Another Ancient text which stated that Jesus went to The Mount of Olives and told his followers about the Kingdom of God.

When David Blocker and I wrote the article A Fourteenth Century Text in which Jesus Taught the Kingdom of God During the Night at Bethany: Does It Demonstrate That Secret Mark Is an Ancient Text, and Not a Modern Forgery?, we also had some material which we for different reasons decided not to include. One was a 9th century Old Saxon text called The Heliand, which I primarily rejected because Bethany is never mentioned in the text. But all the same, the text presents Jesus teaching the Kingdom of God in the vicinity of Bethany and it therefore gives some sort of parallel. It should of course anyway be made public, and hence I let David Blocker reveal what is said in the Heliand. Over to David …

Another Ancient text which stated that Jesus went to The Mount of Olives and told his followers about the Kingdom of God.

The Heliand (”Saviour”) is an epic poem in Old Saxon, written in the first half of the 9th century.  The poem is a paraphrase of the Bible that recounts the life of Jesus in the style of a Germanic saga.  The poem is probably derived from the Diatessaron, a Gospel Harmony that was based on early versions of the Canonical Gospels.

The following passage is an excerpt from the English language translation of the Heliand.

There was a great mountain nearby outside the hill fort (Jerusalem). It was broad and high and beautiful.  The Jewish people called it Olivet by name.  Christ the Redeemer went up the mountain then with his followers, and the night surrounded him sothat none of the Jews really knew he had been there, when as light came from the east, he stood at the shrine, the chieftain of the people.  There he stood receiving groups of people and telling them so much in the words of truth that there is not a single person in this world , here in the middle realm so clever- not one of the sons of men- who could ever get to the end of those teachings which the Ruler spoke at the altar in the shrine.  He always told them with his word that they should get themselves ready for the Kingdom of God, every human being should, so that on that great day they will be honored by their Chieftain.” (The Heliand: the Saxon Gospel.  A translation and commentary by G. Ronald Murphy, S.J., Oxford University Press, 1992.  p. 129) (underlining added for emphasis)

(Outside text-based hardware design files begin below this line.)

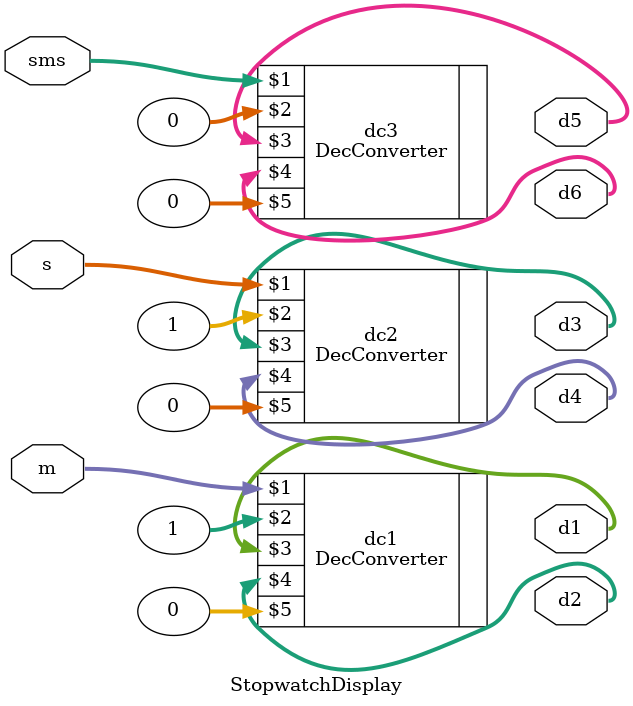
<source format=v>
`timescale 1ns / 1ps
module StopwatchDisplay(
    input [6:0] sms,
    input [6:0] s,
    input [6:0] m,
    output [6:0] d1,
    output [6:0] d2,
    output [6:0] d3,
    output [6:0] d4,
    output [6:0] d5,
    output [6:0] d6
    );
	 
	 DecConverter dc1 (m,1, d1, d2, 0);
	 DecConverter dc2 (s,1, d3, d4, 0);
	 DecConverter dc3 (sms,0, d5, d6, 0);
	 
	 
	 
	 


endmodule

</source>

In summary: Jesus left the Temple to spend the night on the Mt. of Olives.  He was with his followers.  Early in the morning, he taught about the Kingdom of God.

This text in the Heliand corresponds to Matthew 21:17, and more especially Shem-Tob Hebrew Matthew 21:17, where Jesus taught about or enlightened his hearers about the Kingdom of God.

Three disparate texts in non related languages, Secret or Longer Mark ([i]), Shem-Tob Hebrew Matthew ([ii]) and the Heliand, have Jesus leave the Temple, go to the Mount of Olives (Bethany is located on the eastern slope of the Mount of Olives about two miles east of Jerusalem) where he spent the night, and provided instruction about the Kingdom of God.

The Heliand is probably derived from the Diatessaron.  This suggests that research into a possible relationship between Secret Mark and the Diatessaron may be of value.

D. Blocker, August 08, 2011

[i] ) Excerpt from the Secret Gospel of Mark from Clement’s Letter to Theodore: “And they come into Bethany … he remained with him that night, for Jesus taught him the mystery of the Kingdom of God.”

[ii] ) “He left and went out to Bethany and (spent the night) there and there he was explaining to them the Kingdom of God.” (George Howard, Hebrew Gospel of Matthew, p. 103)

2 kommentarer

  1. the_cave said,

    13 augusti, 2011 den 02:09

    I am more skeptical of this one–compare, for example, the Matthean version of the Little Apocalypse, which is the only Synoptic version that is specifically set on the Mount of Olives (Mt 24:3) and also brings up the Kingdom of Heaven in Mt 25:1, at the beginning of the Parable of the Ten Virgins. The end of the Lukan version mentions specifically that Jesus spent his nights on the Mount of Olives (Lk 21:37). So in a gospel harmony like the Diatessaron, these could easily have been combined into a single narrative describing Jesus teaching the Kingdom of Heaven by night on the Mount of Olives.

    Still, I certainly think it is worth looking into Secret Mark influences throughout early Christian writings, including the Diatessaron.


  2. 13 augusti, 2011 den 07:26

    Yes you’re right “the Cave”, and to tell them to get ready for the Kingdom of God could not right away be compared to him teaching the Kingdom of God and especially teaching the MYSTERY of the Kingdom of God.